Professeur d’histoire médiévale à l’Université de Tel-Aviv, Gadi Algazi a été en 1967 le premier refuznik [1]. Il milite pour la paix au sein de Tayyoush et a participé à la fondation de Tarabout [2]. Il répond à nos questions sur l’état actuel de l’opinion publique et la mobilisation des pacifistes en Israël.
Est-ce que l’opinion publique israélienne, après l’avoir massivement soutenue, commence à réaliser la catastrophe qu’a été la guerre contre Gaza ?
Gadi Algazi. Non, pas encore. Les gens continuent à croire ce que leur raconte le gouvernement sur la grande victoire remportée contre le Hamas.
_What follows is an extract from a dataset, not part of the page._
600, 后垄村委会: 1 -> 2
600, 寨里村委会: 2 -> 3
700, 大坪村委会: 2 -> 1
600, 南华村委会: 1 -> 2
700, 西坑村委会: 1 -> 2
C’est ce qu’affirment les médias à longueur de journée et même les sionistes de gauche du Meretz ont adopté cette ligne. Quelqu’un comme David Grossman lui-même n’a commencé à dire la vérité sur ce qui s’est passé qu’il y a quatre jours.
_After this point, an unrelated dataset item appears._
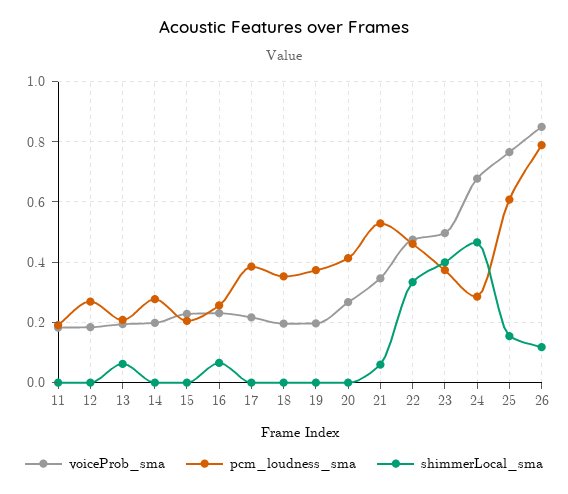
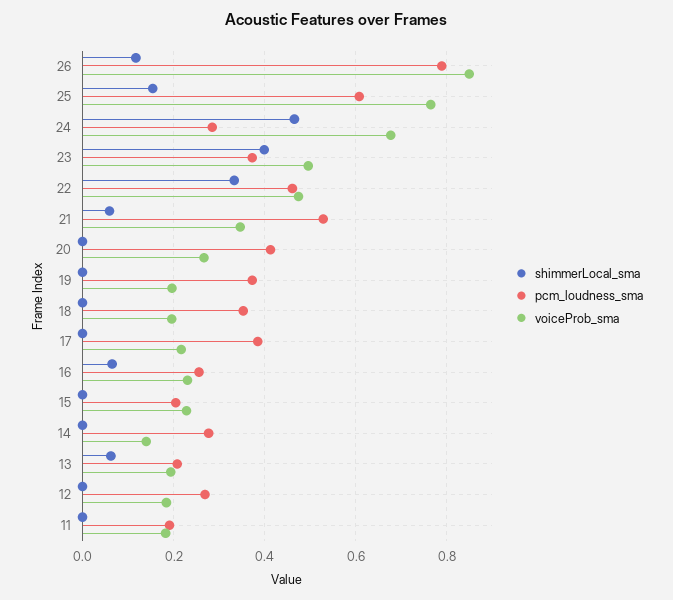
voiceProb_sma, 14: 0.2 -> 0.14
Comment expliquer ce phénomène ? Est-ce le manque d’information dû à la censure ?
Gadi Algazi. Le manque d’information n’explique pas tout. Je crois qu’il y a surtout l’incapacité des gens à comprendre que la guerre ne peut pas apporter la sécurité, même de manière temporaire.
Mais les résultats, le carnage, les destructions, le fait que le Hamas est toujours là ne rendent-ils pas évident que l’opération « plomb durci » est un échec ?
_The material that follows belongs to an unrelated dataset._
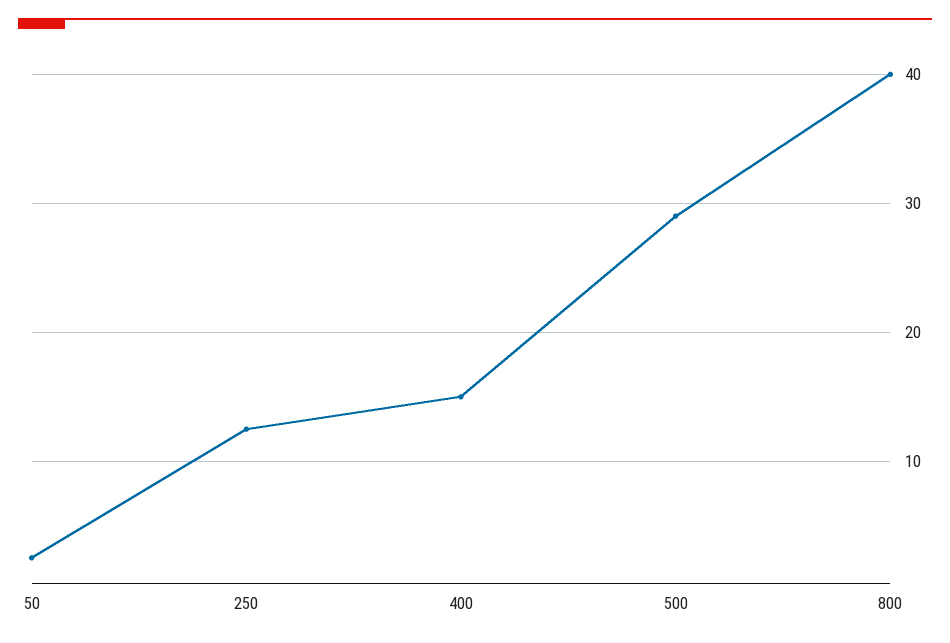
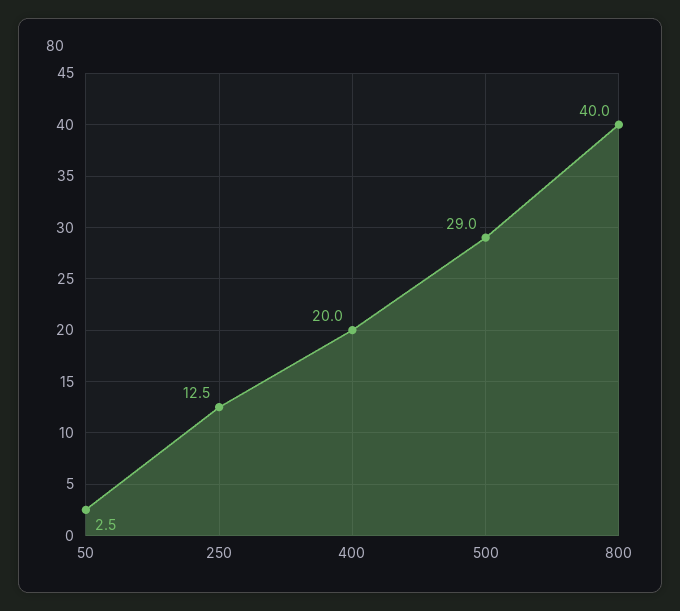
400: 15 -> 20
Gadi Algazi. Ce n’est pas aussi simple. Les gens ne perçoivent pas les choses ainsi. D’abord, les buts de guerre étaient vagues. Pour le moment, le sentiment général est qu’on a gagné. Les roquettes ne tombent plus sur Sdérot et on ne leur dit pas que le Hamas reste avec son potentiel de violence.
Y a-t-il des organisations qui demandent des comptes au gouvernement sur les crimes de guerre ?
Gadi Algazi. Bien sûr. Mais celles qui demandent une enquête sont les mêmes [3] qui avaient organisé la protestation pendant la guerre. Je rappelle qu’il y a eu jusqu’à 15 000 personnes dans les manifs à Tel-Aviv - en majorité des juifs - et jusqu’à 30 000 à Sahnin - surtout des Palestiniens d’Israël qui répondaient à l’appel du Conseil supérieur de la population arabe d’Israël. C’est important, mais cela reste minoritaire dans la société israélienne.
Le fait que des accusations très graves sont portées contre l’armée israélienne, y compris par l’ONU, a-t-il des répercussions dans l’opinion ?
Gadi Algazi. Non, car la plupart des gens ne le savent pas. Et s’ils en entendent parler, ils ne prennent pas cela au sérieux : jusqu’ici les généraux israéliens ont toujours échappé aux poursuites. Olmert vient encore d’assurer que ce serait le cas cette fois-ci. La presse est passée directement de la « victoire » à Gaza à la campagne pour les élections du 10 février. On s’attend à ce que la droite gagne. La droite officielle de Netanyahu et Lieberman ou la droite cachée de Livni et Barak.
La mobilisation va-t-elle continuer ?
Gadi Algazi. Bien sûr ! Pour nous, la guerre est loin d’être terminée. Elle continue aussi longtemps que le blocus contre Gaza reste en place. Nous allons le dire haut et fort la semaine prochaine lors d’une manifestation réunissant juifs et Palestiniens d’Israël entre Tel-Aviv et Jaffa.